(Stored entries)
....

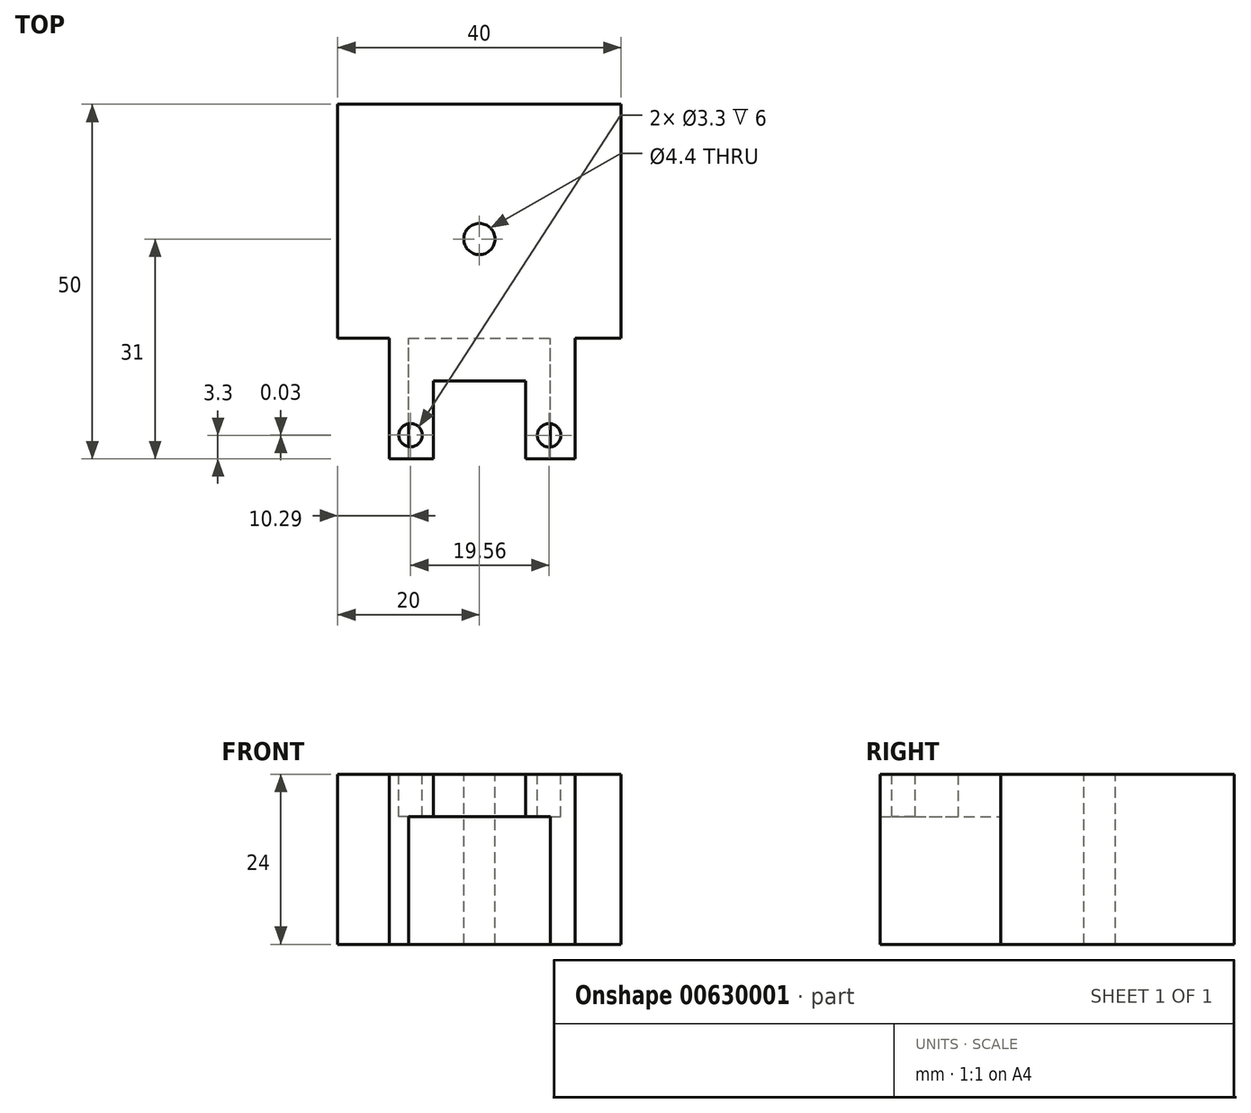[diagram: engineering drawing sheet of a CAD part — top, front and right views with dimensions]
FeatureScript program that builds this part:
annotation { "Feature Type Name" : "Feature", "Feature Type Description" : "" }
export const myFeature = defineFeature(function(context is Context, id is Id, definition is map)
    precondition{}
    {
        {
            var Q0;
            Q0=qCreatedBy(makeId("Top.planeOp"),FACE);
            var sketch = newSketch(context, id + "F0", { "sketchPlane" : qUnion([Q0])});
            skLineSegment(sketch, "E0.bottom", {"start": v(-20, 25) * mm, "end": v(20, 25) * mm});
            skLineSegment(sketch, "E0.top", {"start": v(-20, -25) * mm, "end": v(20, -25) * mm});
            skLineSegment(sketch, "E0.left", {"start": v(-20, 25) * mm, "end": v(-20, -25) * mm});
            skLineSegment(sketch, "E0.right", {"start": v(20, 25) * mm, "end": v(20, -25) * mm});
            skSolve(sketch);
        }
        {
            var Q0;
            Q0=makeQuery(id+"F0.imprint","IMPRINT",FACE,{"disambiguationData":[TD([[makeQuery(id+"F0.imprint","IMPRINT",EDGE,{"derivedFrom":sQuery(id+"F0.wireOp",EDGE,"E0.bottom")}),-1.0]])]});
            extrude(context, id + "F1", {"entities" : qUnion([Q0]), "depth" : 24 * mm, "offsetDistance" : 25 * mm});
        }
        {
            var Q0;
            Q0=makeQuery(id+"F1.opExtrude","CAP_FACE",FACE,{"disambiguationData":[OSD([sQuery(id+"F0.wireOp",EDGE,"E0.bottom"),sQuery(id+"F0.wireOp",EDGE,"E0.top"),sQuery(id+"F0.wireOp",EDGE,"E0.left"),sQuery(id+"F0.wireOp",EDGE,"E0.right")])],"isStart":false});
            var sketch = newSketch(context, id + "F2", { "sketchPlane" : qUnion([Q0])});
            skLineSegment(sketch, "E1.bottom", {"start": v(20, -25) * mm, "end": v(12.71, -25) * mm});
            skLineSegment(sketch, "E1.top", {"start": v(20, -8) * mm, "end": v(12.7, -8) * mm});
            skLineSegment(sketch, "E1.left", {"start": v(20, -25) * mm, "end": v(20, -8) * mm});
            skLineSegment(sketch, "E1.right", {"start": v(12.71, -25) * mm, "end": v(12.71, -8) * mm});
            skLineSegment(sketch, "E2.MirrorCS", {"start": v(-20, -8) * mm, "end": v(-12.7, -8) * mm});
            skLineSegment(sketch, "E3.MirrorCS", {"start": v(-12.71, -25) * mm, "end": v(-12.71, -8) * mm});
            skLineSegment(sketch, "E4.MirrorCS", {"start": v(-20, -25) * mm, "end": v(-12.71, -25) * mm});
            skLineSegment(sketch, "E5.MirrorCS", {"start": v(-20, -25) * mm, "end": v(-20, -8) * mm});
            skPoint(sketch, "E6", {"position": v(0, 16) * mm});
            skSolve(sketch);
        }
        {
            var Q0;
            Q0 = qSketchRegion(id + "F2", true);
            extrude(context, id + "F3", {"entities" : qUnion([Q0]), "operationType" : NewBodyOperationType.REMOVE, "oppositeDirection" : true, "depth" : 25 * mm, "offsetDistance" : 25 * mm});
        }
        {
            var Q0;
            Q0=makeQuery(id+"F1.opExtrude","CAP_FACE",FACE,{"disambiguationData":[OSD([sQuery(id+"F0.wireOp",EDGE,"E0.bottom"),sQuery(id+"F0.wireOp",EDGE,"E0.top"),sQuery(id+"F0.wireOp",EDGE,"E0.left"),sQuery(id+"F0.wireOp",EDGE,"E0.right")])],"isStart":true});
            var sketch = newSketch(context, id + "F4", { "sketchPlane" : qUnion([Q0])});
            skLineSegment(sketch, "E7.bottom", {"start": v(-10, 25) * mm, "end": v(10, 25) * mm});
            skLineSegment(sketch, "E7.top", {"start": v(-10, -25) * mm, "end": v(10, -25) * mm});
            skLineSegment(sketch, "E7.left", {"start": v(-10, 25) * mm, "end": v(-10, -25) * mm});
            skLineSegment(sketch, "E7.right", {"start": v(10, 25) * mm, "end": v(10, -25) * mm});
            skSolve(sketch);
        }
        {
            var Q0;
            Q0 = qSketchRegion(id + "F4", true);
            extrude(context, id + "F5", {"entities" : qUnion([Q0]), "operationType" : NewBodyOperationType.REMOVE, "oppositeDirection" : true, "depth" : 3 * mm, "offsetDistance" : 25 * mm});
        }
        {
            var Q0;
            Q0=makeQuery(id+"F5.boolean.opBoolean","COPY",FACE,{"derivedFrom":makeQuery(id+"F5.opExtrude","CAP_FACE",FACE,{"disambiguationData":[OSD([sQuery(id+"F4.wireOp",EDGE,"E7.bottom"),sQuery(id+"F4.wireOp",EDGE,"E7.top"),sQuery(id+"F4.wireOp",EDGE,"E7.left"),sQuery(id+"F4.wireOp",EDGE,"E7.right")])],"isStart":false})});
            var sketch = newSketch(context, id + "F6", { "sketchPlane" : qUnion([Q0])});
            skLineSegment(sketch, "E8.bottom", {"start": v(6.5, 25) * mm, "end": v(-6.5, 25) * mm});
            skLineSegment(sketch, "E8.top", {"start": v(6.5, 14) * mm, "end": v(-6.5, 14) * mm});
            skLineSegment(sketch, "E8.left", {"start": v(6.5, 25) * mm, "end": v(6.5, 14) * mm});
            skLineSegment(sketch, "E8.right", {"start": v(-6.5, 25) * mm, "end": v(-6.5, 14) * mm});
            skSolve(sketch);
        }
        {
            var Q0;
            Q0 = qSketchRegion(id + "F6", true);
            extrude(context, id + "F7", {"entities" : qUnion([Q0]), "operationType" : NewBodyOperationType.REMOVE, "oppositeDirection" : true, "depth" : 6 * mm, "offsetDistance" : 25 * mm});
        }
        {
            var Q0;
            Q0=makeQuery(id+"F1.opExtrude","SWEPT_FACE",FACE,{"disambiguationData":[OSD([sQuery(id+"F0.wireOp",EDGE,"E0.top")])]});
            var sketch = newSketch(context, id + "F8", { "sketchPlane" : qUnion([Q0])});
            skPoint(sketch, "E9.firstSnap0", {"position": v(12.71, 12) * mm});
            skLineSegment(sketch, "E10.bottom", {"start": v(20, 24) * mm, "end": v(-20, 24) * mm});
            skLineSegment(sketch, "E10.top", {"start": v(20, 9) * mm, "end": v(-20, 9) * mm});
            skLineSegment(sketch, "E10.left", {"start": v(20, 24) * mm, "end": v(20, 9) * mm});
            skLineSegment(sketch, "E10.right", {"start": v(-20, 24) * mm, "end": v(-20, 9) * mm});
            skSolve(sketch);
        }
        {
            var Q0;
            Q0 = qSketchRegion(id + "F8", true);
            var Q1;
            Q1=makeQuery(id+"F1.opExtrude","SWEPT_FACE",FACE,{"disambiguationData":[OSD([sQuery(id+"F0.wireOp",EDGE,"E0.bottom")])]});
            extrude(context, id + "F9", {"entities" : qUnion([Q0]), "operationType" : NewBodyOperationType.REMOVE, "endBound" : BoundingType.UP_TO_SURFACE, "oppositeDirection" : true, "depth" : 25 * mm, "endBoundEntityFace" : qUnion([Q1]), "offsetDistance" : 25 * mm});
        }
        {
            var Q0;
            {var subQ0=sQuery(id+"F0.wireOp",EDGE,"E0.top");var subQ1=sQuery(id+"F0.wireOp",EDGE,"E0.right");var subQ2=sQuery(id+"F0.wireOp",EDGE,"E0.bottom");Q0=makeQuery(id+"F5.boolean.opBoolean","SPLIT",FACE,{"disambiguationData":[TD([makeQuery(id+"F1.opExtrude","SWEPT_FACE",FACE,{"disambiguationData":[OSD([subQ1])]})])],"derivedFrom":makeQuery(id+"F1.opExtrude","CAP_FACE",FACE,{"disambiguationData":[OSD([subQ2,subQ0,sQuery(id+"F0.wireOp",EDGE,"E0.left"),subQ1])],"isStart":true})});}
            var Q1;
            {var subQ0=sQuery(id+"F0.wireOp",EDGE,"E0.bottom");var subQ1=sQuery(id+"F0.wireOp",EDGE,"E0.left");var subQ2=sQuery(id+"F0.wireOp",EDGE,"E0.top");Q1=makeQuery(id+"F5.boolean.opBoolean","SPLIT",FACE,{"disambiguationData":[TD([makeQuery(id+"F1.opExtrude","SWEPT_FACE",FACE,{"disambiguationData":[OSD([subQ1])]})])],"derivedFrom":makeQuery(id+"F1.opExtrude","CAP_FACE",FACE,{"disambiguationData":[OSD([subQ0,subQ2,subQ1,sQuery(id+"F0.wireOp",EDGE,"E0.right")])],"isStart":true})});}
            extrude(context, id + "F10", {"entities" : qUnion([Q0, Q1]), "operationType" : NewBodyOperationType.ADD, "depth" : 15 * mm, "offsetDistance" : 25 * mm});
        }
        {
            var Q0;
            {var subQ0=sQuery(id+"F0.wireOp",EDGE,"E0.bottom");var subQ1=makeQuery(id+"F1.opExtrude","SWEPT_FACE",FACE,{"disambiguationData":[OSD([subQ0])]});var subQ2=sQuery(id+"F0.wireOp",EDGE,"E0.right");var subQ3=sQuery(id+"F0.wireOp",EDGE,"E0.left");var subQ5=makeQuery(id+"F1.opExtrude","CAP_EDGE",EDGE,{"disambiguationData":[OSD([subQ0])],"isStart":true});Q0=makeQuery(id+"F10.boolean.opBoolean","MERGE",FACE,{"derivedFrom":[subQ1,makeQuery(id+"F10.opExtrude","SWEPT_FACE",FACE,{"disambiguationData":[OSD([subQ0]),TDD([makeQuery(id+"F5.boolean.opBoolean","SPLIT",EDGE,{"disambiguationData":[TD([makeQuery(id+"F1.opExtrude","SWEPT_FACE",FACE,{"disambiguationData":[OSD([subQ3])]})])],"derivedFrom":subQ5})])]}),makeQuery(id+"F10.opExtrude","SWEPT_FACE",FACE,{"disambiguationData":[OSD([subQ0]),TDD([makeQuery(id+"F5.boolean.opBoolean","SPLIT",EDGE,{"disambiguationData":[TD([makeQuery(id+"F1.opExtrude","SWEPT_FACE",FACE,{"disambiguationData":[OSD([subQ2])]})])],"derivedFrom":subQ5})])]})]});}
            var sketch = newSketch(context, id + "F11", { "sketchPlane" : qUnion([Q0])});
            skLineSegment(sketch, "E11.bottom", {"start": v(-10, -15) * mm, "end": v(10, -15) * mm});
            skLineSegment(sketch, "E11.top", {"start": v(-10, 3) * mm, "end": v(10, 3) * mm});
            skLineSegment(sketch, "E11.left", {"start": v(-10, -15) * mm, "end": v(-10, 3) * mm});
            skLineSegment(sketch, "E11.right", {"start": v(10, -15) * mm, "end": v(10, 3) * mm});
            skSolve(sketch);
        }
        {
            var Q0;
            Q0=makeQuery(id+"F11.imprint","IMPRINT",FACE,{"disambiguationData":[TD([[makeQuery(id+"F11.imprint","IMPRINT",EDGE,{"derivedFrom":sQuery(id+"F11.wireOp",EDGE,"E11.bottom")}),1.0]])]});
            extrude(context, id + "F12", {"entities" : qUnion([Q0]), "operationType" : NewBodyOperationType.ADD, "oppositeDirection" : true, "depth" : 33 * mm, "offsetDistance" : 25 * mm});
        }
        {
            var Q0;
            {var subQ0=sQuery(id+"F2.wireOp",EDGE,"E1.right");Q0=makeQuery(id+"F10.boolean.opBoolean","MERGE",FACE,{"derivedFrom":[makeQuery(id+"F3.boolean.opBoolean","COPY",FACE,{"derivedFrom":makeQuery(id+"F3.opExtrude","SWEPT_FACE",FACE,{"disambiguationData":[OSD([subQ0])]})}),makeQuery(id+"F10.opExtrude","SWEPT_FACE",FACE,{"disambiguationData":[OSD([sQuery(id+"F0.wireOp",EDGE,"E0.bottom"),sQuery(id+"F0.wireOp",EDGE,"E0.top"),sQuery(id+"F0.wireOp",EDGE,"E0.left"),sQuery(id+"F0.wireOp",EDGE,"E0.right"),subQ0])]})]});}
            extrude(context, id + "F13", {"entities" : qUnion([Q0]), "operationType" : NewBodyOperationType.ADD, "depth" : 0.8 * mm, "offsetDistance" : 25 * mm});
        }
        {
            var Q0;
            {var subQ0=sQuery(id+"F8.wireOp",EDGE,"E10.top");Q0=makeQuery(id+"F13.boolean.opBoolean","MERGE",FACE,{"derivedFrom":[makeQuery(id+"F9.boolean.opBoolean","COPY",FACE,{"derivedFrom":makeQuery(id+"F9.opExtrude","SWEPT_FACE",FACE,{"disambiguationData":[OSD([subQ0])]})}),makeQuery(id+"F13.opExtrude","SWEPT_FACE",FACE,{"disambiguationData":[OSD([sQuery(id+"F2.wireOp",EDGE,"E1.right"),subQ0])]})]});}
            var sketch = newSketch(context, id + "F14", { "sketchPlane" : qUnion([Q0])});
            skPoint(sketch, "E12", {"position": v(9.85, -21.7) * mm});
            skPoint(sketch, "E13", {"position": v(-9.7, -21.67) * mm});
            skCircle(sketch, "E14", {"center": v(-9.7, -21.67) * mm, "radius": 1.65 * mm});
            skCircle(sketch, "E15", {"center": v(9.85, -21.7) * mm, "radius": 1.65 * mm});
            skSolve(sketch);
        }
        {
            var Q0;
            {var subQ0=sQuery(id+"F8.wireOp",EDGE,"E10.top");Q0=makeQuery(id+"F13.boolean.opBoolean","MERGE",FACE,{"derivedFrom":[makeQuery(id+"F9.boolean.opBoolean","COPY",FACE,{"derivedFrom":makeQuery(id+"F9.opExtrude","SWEPT_FACE",FACE,{"disambiguationData":[OSD([subQ0])]})}),makeQuery(id+"F13.opExtrude","SWEPT_FACE",FACE,{"disambiguationData":[OSD([sQuery(id+"F2.wireOp",EDGE,"E1.right"),subQ0])]})]});}
            var sketch = newSketch(context, id + "F15", { "sketchPlane" : qUnion([Q0])});
            skPoint(sketch, "E16", {"position": v(0, 6) * mm});
            skSolve(sketch);
        }
        {
            var Q0;
            Q0=sQuery(id+"F15.wireOp",VERTEX,"E16");
            var Q1;
            Q1=makeQuery(id+"F1.opExtrude","SWEPT_BODY",BODY,{"disambiguationData":[OSD([sQuery(id+"F0.wireOp",EDGE,"E0.bottom"),sQuery(id+"F0.wireOp",EDGE,"E0.top"),sQuery(id+"F0.wireOp",EDGE,"E0.left"),sQuery(id+"F0.wireOp",EDGE,"E0.right")])]});
            hole(context, id + "F16", {"style" : HoleStyle.SIMPLE, "endStyle" : HoleEndStyle.THROUGH, "standardTappedOrClearance" : lookupTablePath({ "standard" : "ISO", "fit" : "Normal", "size" : "M4", "type" : "Clearance" }), "standardBlindInLast" : lookupTablePath({ "fit" : "Standard", "standard" : "ISO", "size" : "M4", "type" : "Clearance" }), "holeDiameter" : 4.4 * mm, "majorDiameter" : 5 * mm, "isTappedThrough" : true, "tappedDepth" : 12 * mm, "tapClearance" : 3, "locations" : qUnion([Q0]), "scope" : qUnion([Q1])});
        }
        {
            var Q0;
            Q0 = qSketchRegion(id + "F14", true);
            extrude(context, id + "F17", {"entities" : qUnion([Q0]), "operationType" : NewBodyOperationType.REMOVE, "oppositeDirection" : true, "depth" : 6 * mm, "offsetDistance" : 25 * mm});
        }
    });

....

**What this task involves:** Please rewrite the stretch of the data from its start through the line containing "v(-12.7, -8) *", replacing "myFeature" with "partFeature" and changing nothing else. Leave the pictures out of your answer.

**Result of this exercise:**
[diagram: engineering drawing sheet of a CAD part — top, front and right views with dimensions]
FeatureScript program that builds this part:
annotation { "Feature Type Name" : "Feature", "Feature Type Description" : "" }
export const partFeature = defineFeature(function(context is Context, id is Id, definition is map)
    precondition{}
    {
        {
            var Q0;
            Q0=qCreatedBy(makeId("Top.planeOp"),FACE);
            var sketch = newSketch(context, id + "F0", { "sketchPlane" : qUnion([Q0])});
            skLineSegment(sketch, "E0.bottom", {"start": v(-20, 25) * mm, "end": v(20, 25) * mm});
            skLineSegment(sketch, "E0.top", {"start": v(-20, -25) * mm, "end": v(20, -25) * mm});
            skLineSegment(sketch, "E0.left", {"start": v(-20, 25) * mm, "end": v(-20, -25) * mm});
            skLineSegment(sketch, "E0.right", {"start": v(20, 25) * mm, "end": v(20, -25) * mm});
            skSolve(sketch);
        }
        {
            var Q0;
            Q0=makeQuery(id+"F0.imprint","IMPRINT",FACE,{"disambiguationData":[TD([[makeQuery(id+"F0.imprint","IMPRINT",EDGE,{"derivedFrom":sQuery(id+"F0.wireOp",EDGE,"E0.bottom")}),-1.0]])]});
            extrude(context, id + "F1", {"entities" : qUnion([Q0]), "depth" : 24 * mm, "offsetDistance" : 25 * mm});
        }
        {
            var Q0;
            Q0=makeQuery(id+"F1.opExtrude","CAP_FACE",FACE,{"disambiguationData":[OSD([sQuery(id+"F0.wireOp",EDGE,"E0.bottom"),sQuery(id+"F0.wireOp",EDGE,"E0.top"),sQuery(id+"F0.wireOp",EDGE,"E0.left"),sQuery(id+"F0.wireOp",EDGE,"E0.right")])],"isStart":false});
            var sketch = newSketch(context, id + "F2", { "sketchPlane" : qUnion([Q0])});
            skLineSegment(sketch, "E1.bottom", {"start": v(20, -25) * mm, "end": v(12.71, -25) * mm});
            skLineSegment(sketch, "E1.top", {"start": v(20, -8) * mm, "end": v(12.7, -8) * mm});
            skLineSegment(sketch, "E1.left", {"start": v(20, -25) * mm, "end": v(20, -8) * mm});
            skLineSegment(sketch, "E1.right", {"start": v(12.71, -25) * mm, "end": v(12.71, -8) * mm});
            skLineSegment(sketch, "E2.MirrorCS", {"start": v(-20, -8) * mm, "end": v(-12.7, -8) * mm});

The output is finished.